+++ Data to process

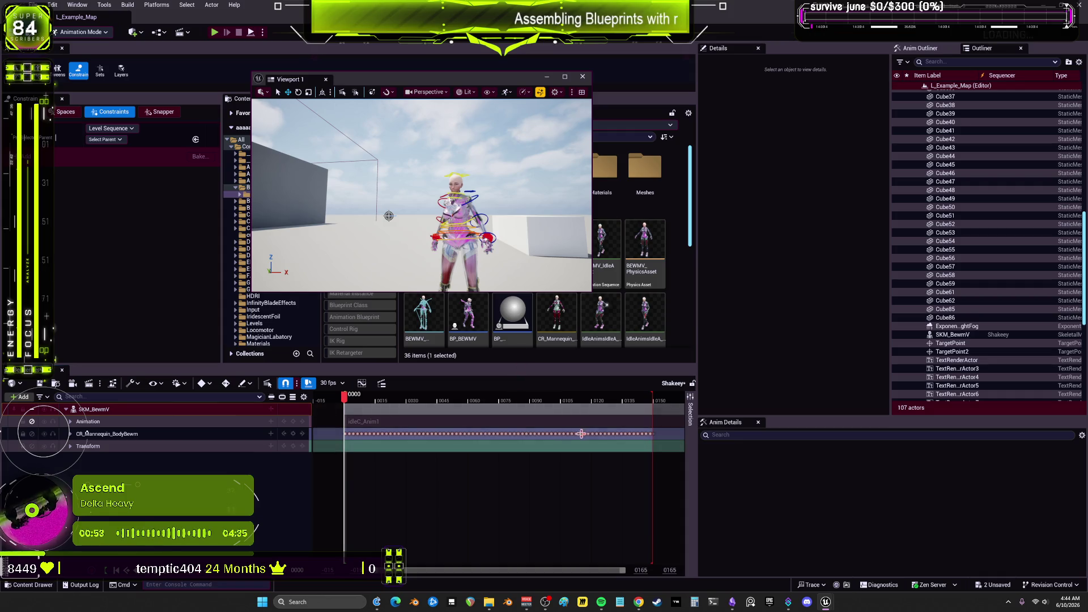
Delete the original Animation track and scrub to preview the baked keys
{"action": "left_click", "coordinate": [133, 424]}
{"action": "key", "text": "Delete"}
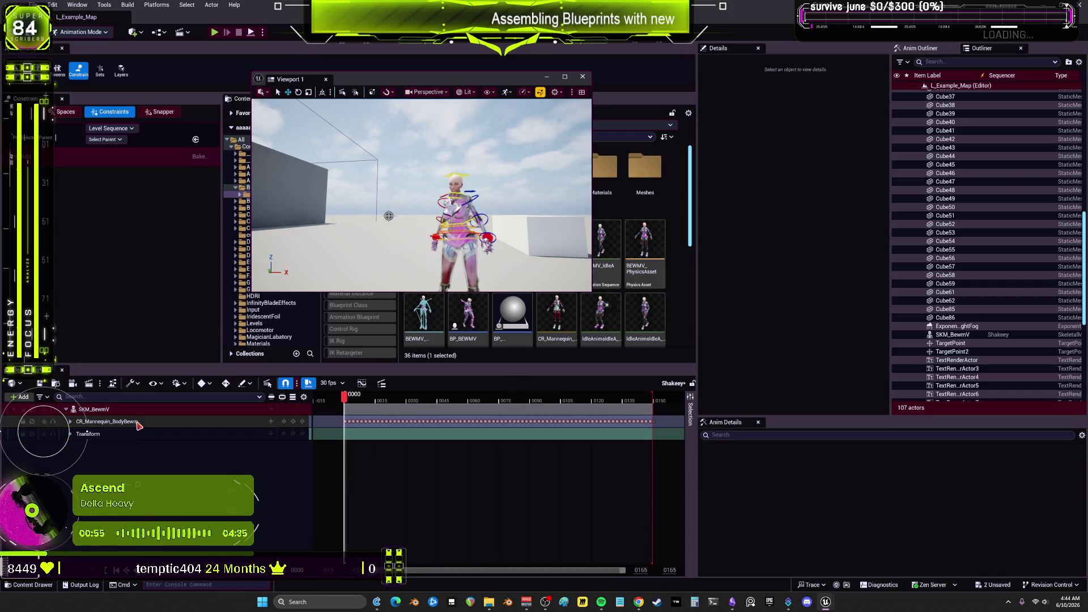
{"action": "mouse_move", "coordinate": [359, 407]}
{"action": "left_mouse_down"}
{"action": "mouse_move", "coordinate": [658, 407]}
{"action": "mouse_move", "coordinate": [400, 409]}
{"action": "mouse_move", "coordinate": [365, 416]}
{"action": "mouse_move", "coordinate": [653, 423]}
{"action": "mouse_move", "coordinate": [347, 433]}
{"action": "left_mouse_up"}
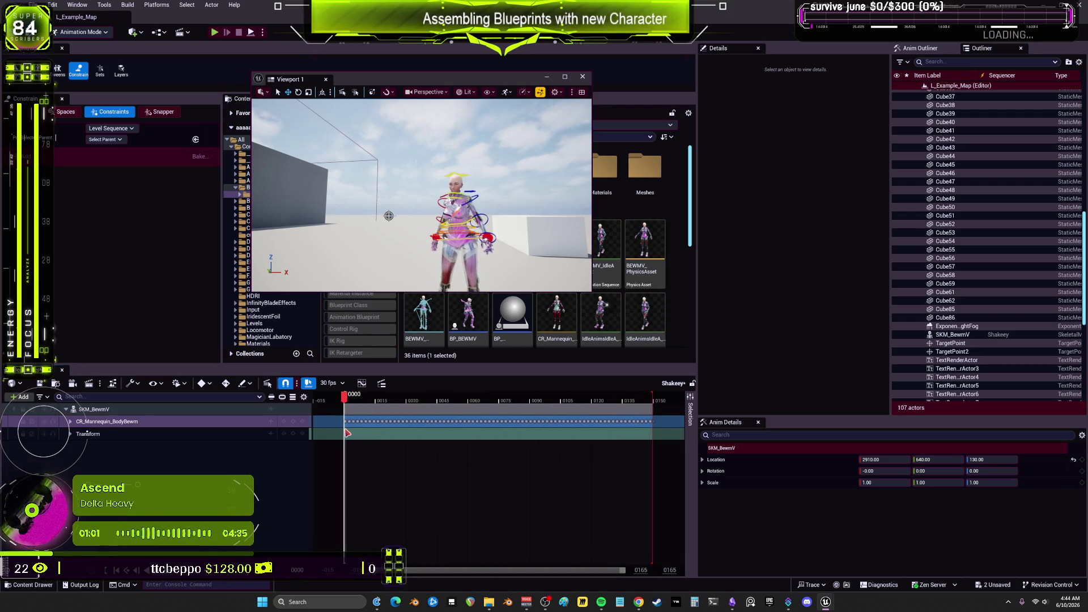
Add an Additive layer to the CR_Mannequin_BodyBewm track and select the new layer
{"action": "right_click", "coordinate": [158, 424]}
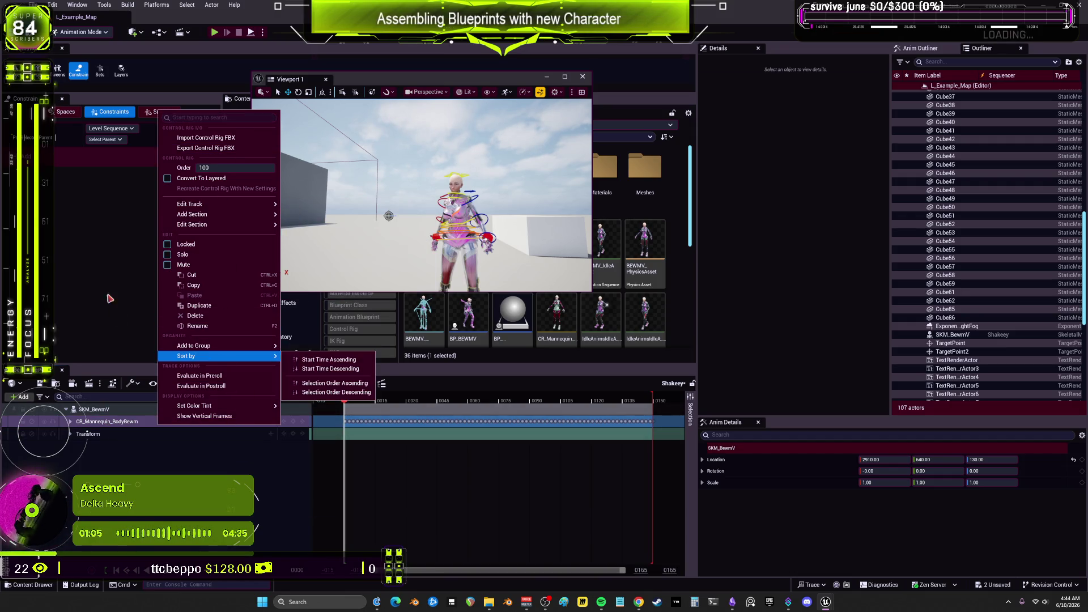
{"action": "left_click", "coordinate": [69, 426]}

++++++

Work required:
Once the pictures are removed, print all the remaining data exactly as it stands.

Exercise answer:
Delete the original Animation track and scrub to preview the baked keys
{"action": "left_click", "coordinate": [133, 424]}
{"action": "key", "text": "Delete"}
{"action": "mouse_move", "coordinate": [359, 407]}
{"action": "left_mouse_down"}
{"action": "mouse_move", "coordinate": [658, 407]}
{"action": "mouse_move", "coordinate": [400, 409]}
{"action": "mouse_move", "coordinate": [365, 416]}
{"action": "mouse_move", "coordinate": [653, 423]}
{"action": "mouse_move", "coordinate": [347, 433]}
{"action": "left_mouse_up"}
Add an Additive layer to the CR_Mannequin_BodyBewm track and select the new layer
{"action": "right_click", "coordinate": [158, 424]}
{"action": "left_click", "coordinate": [69, 426]}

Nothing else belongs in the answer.